##### Data to use #####

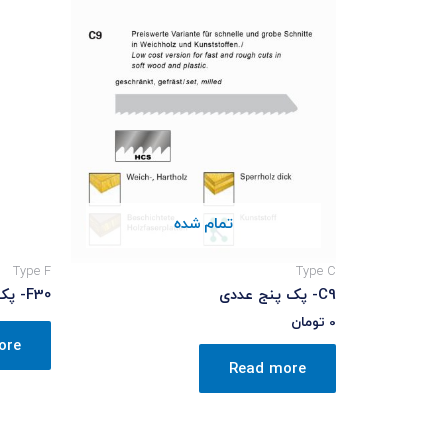
تمام شده
Type F
Type C
C9- پک پنج عددی
F30- پک پنج عددی
0
تومان
ore
Read more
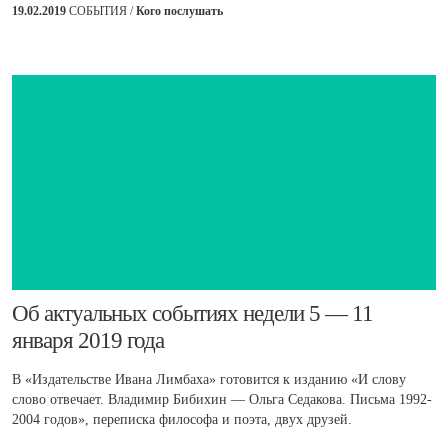
19.02.2019
СОБЫТИЯ /
Кого послушать
​Об актуальных событиях недели 5 — 11
января 2019 года
В «Издательстве Ивана Лимбаха» готовится к изданию «И слову
слово отвечает. Владимир Бибихин — Ольга Седакова. Письма 1992-
2004 годов», переписка философа и поэта, двух друзей.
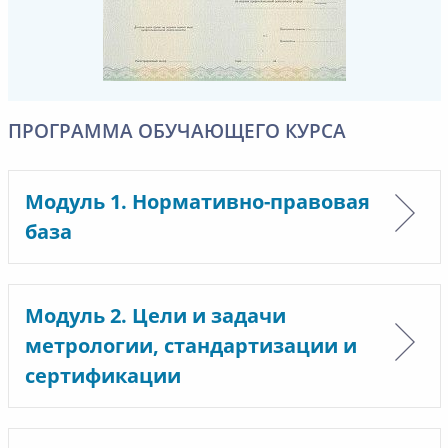
ПРОГРАММА ОБУЧАЮЩЕГО КУРСА
Модуль 1. Нормативно-правовая
база
Модуль 2. Цели и задачи
метрологии, стандартизации и
сертификации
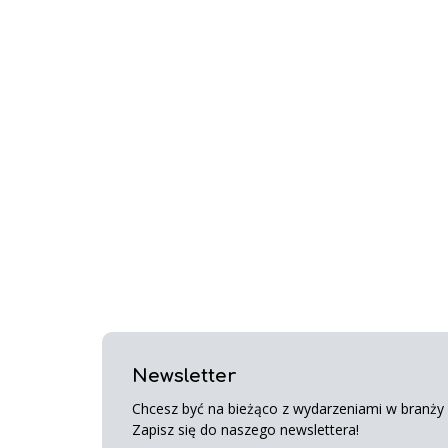
Newsletter
Chcesz być na bieżąco z wydarzeniami w branży s
Zapisz się do naszego newslettera!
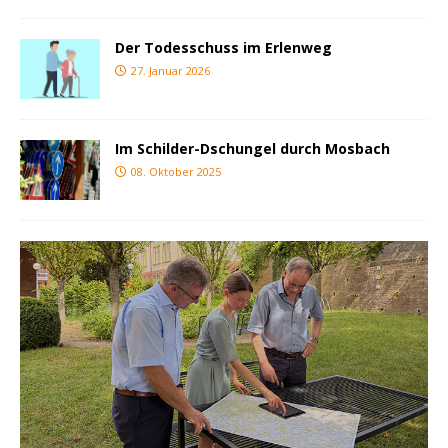
Der Todesschuss im Erlenweg
27. Januar 2026
Im Schilder-Dschungel durch Mosbach
08. Oktober 2025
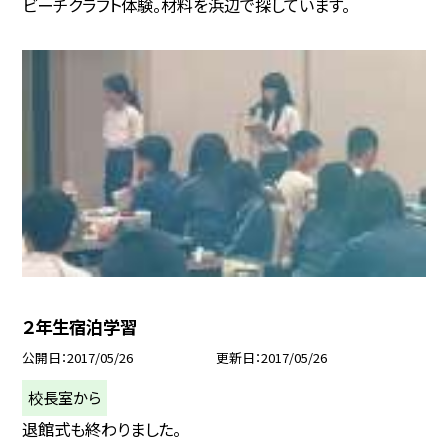
ビーチクラフト体験。材料を浜辺で探しています。
２年生宿泊学習
公開日
2017/05/26
更新日
2017/05/26
校長室から
退館式も終わりました。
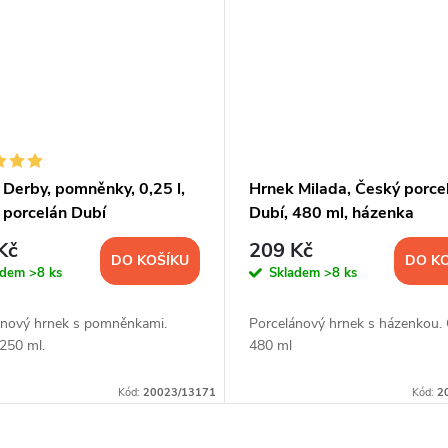
 Derby, pomněnky, 0,25 l,
Hrnek Milada, Český porce
 porcelán Dubí
Dubí, 480 ml, házenka
Kč
209 Kč
DO KOŠÍKU
DO K
adem
>8 ks
Skladem
>8 ks
ánový hrnek s pomněnkami.
Porcelánový hrnek s házenkou.
250 ml.
480 ml
Kód:
20023/13171
Kód:
2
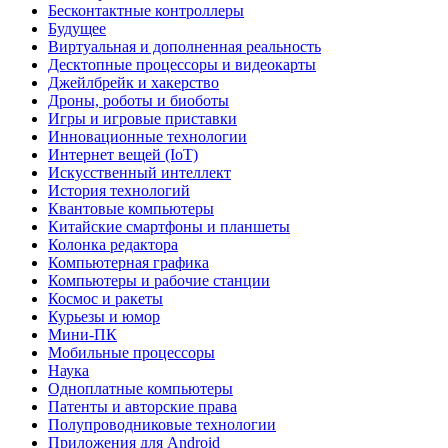
Бесконтактные контроллеры
Будущее
Виртуальная и дополненная реальность
Десктопные процессоры и видеокарты
Джейлбрейк и хакерство
Дроны, роботы и биоботы
Игры и игровые приставки
Инновационные технологии
Интернет вещей (IoT)
Искусственный интеллект
История технологий
Квантовые компьютеры
Китайские смартфоны и планшеты
Колонка редактора
Компьютерная графика
Компьютеры и рабочие станции
Космос и ракеты
Курьезы и юмор
Мини-ПК
Мобильные процессоры
Наука
Одноплатные компьютеры
Патенты и авторские права
Полупроводниковые технологии
Приложения для Android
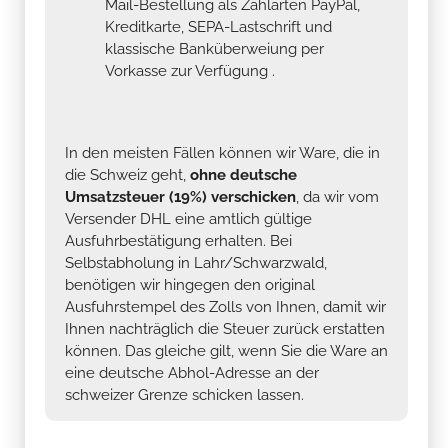
Mail-Bestellung als Zahlarten PayPal,
Kreditkarte, SEPA-Lastschrift und
klassische Banküberweiung per
Vorkasse zur Verfügung .
In den meisten Fällen können wir Ware, die in
die Schweiz geht,
ohne deutsche
Umsatzsteuer (19%) verschicken
, da wir vom
Versender DHL eine amtlich gültige
Ausfuhrbestätigung erhalten. Bei
Selbstabholung in Lahr/Schwarzwald,
benötigen wir hingegen den original
Ausfuhrstempel des Zolls von Ihnen, damit wir
Ihnen nachträglich die Steuer zurück erstatten
können. Das gleiche gilt, wenn Sie die Ware an
eine deutsche Abhol-Adresse an der
schweizer Grenze schicken lassen.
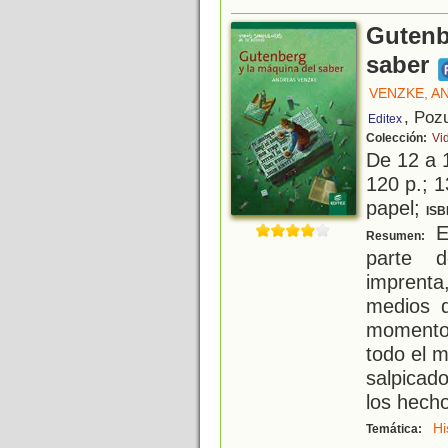
Gutenb
saber
VENZKE, A
, Poz
Editex
Colección:
Vid
De 12 a 
120 p.; 1
papel;
ISB
En
Resumen:
parte 
imprenta
medios d
momento,
todo el 
salpicad
los hech
Hi
Temática:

#####

• [What to produce]: Please update the data by replacing "Kód" with "Code" wherever it appears, changing nothing else. Omit the pictures from your answer.

• [Solution to this exercise]:
تمام شده
Type F
Type C
C9- پک پنج عددی
F30- پک پنج عددی
0
تومان
ore
Read more
19.02.2019
СОБЫТИЯ /
Кого послушать
​Об актуальных событиях недели 5 — 11
января 2019 года
В «Издательстве Ивана Лимбаха» готовится к изданию «И слову
слово отвечает. Владимир Бибихин — Ольга Седакова. Письма 1992-
2004 годов», переписка философа и поэта, двух друзей.
ПРОГРАММА ОБУЧАЮЩЕГО КУРСА
Модуль 1. Нормативно-правовая
база
Модуль 2. Цели и задачи
метрологии, стандартизации и
сертификации
Newsletter
Chcesz być na bieżąco z wydarzeniami w branży s
Zapisz się do naszego newslettera!
Der Todesschuss im Erlenweg
27. Januar 2026
Im Schilder-Dschungel durch Mosbach
08. Oktober 2025
ビーチクラフト体験。材料を浜辺で探しています。
２年生宿泊学習
公開日
2017/05/26
更新日
2017/05/26
校長室から
退館式も終わりました。
 Derby, pomněnky, 0,25 l,
Hrnek Milada, Český porce
 porcelán Dubí
Dubí, 480 ml, házenka
Kč
209 Kč
DO KOŠÍKU
DO K
adem
>8 ks
Skladem
>8 ks
ánový hrnek s pomněnkami.
Porcelánový hrnek s házenkou.
250 ml.
480 ml
Code:
20023/13171
Code:
2
Бесконтактные контроллеры
Будущее
Виртуальная и дополненная реальность
Десктопные процессоры и видеокарты
Джейлбрейк и хакерство
Дроны, роботы и биоботы
Игры и игровые приставки
Инновационные технологии
Интернет вещей (IoT)
Искусственный интеллект
История технологий
Квантовые компьютеры
Китайские смартфоны и планшеты
Колонка редактора
Компьютерная графика
Компьютеры и рабочие станции
Космос и ракеты
Курьезы и юмор
Мини-ПК
Мобильные процессоры
Наука
Одноплатные компьютеры
Патенты и авторские права
Полупроводниковые технологии
Приложения для Android
Mail-Bestellung als Zahlarten PayPal,
Kreditkarte, SEPA-Lastschrift und
klassische Banküberweiung per
Vorkasse zur Verfügung .
In den meisten Fällen können wir Ware, die in
die Schweiz geht,
ohne deutsche
Umsatzsteuer (19%) verschicken
, da wir vom
Versender DHL eine amtlich gültige
Ausfuhrbestätigung erhalten. Bei
Selbstabholung in Lahr/Schwarzwald,
benötigen wir hingegen den original
Ausfuhrstempel des Zolls von Ihnen, damit wir
Ihnen nachträglich die Steuer zurück erstatten
können. Das gleiche gilt, wenn Sie die Ware an
eine deutsche Abhol-Adresse an der
schweizer Grenze schicken lassen.
Gutenb
saber
VENZKE, A
, Poz
Editex
Colección:
Vid
De 12 a 
120 p.; 1
papel;
ISB
En
Resumen:
parte 
imprenta
medios d
momento,
todo el 
salpicad
los hech
Hi
Temática:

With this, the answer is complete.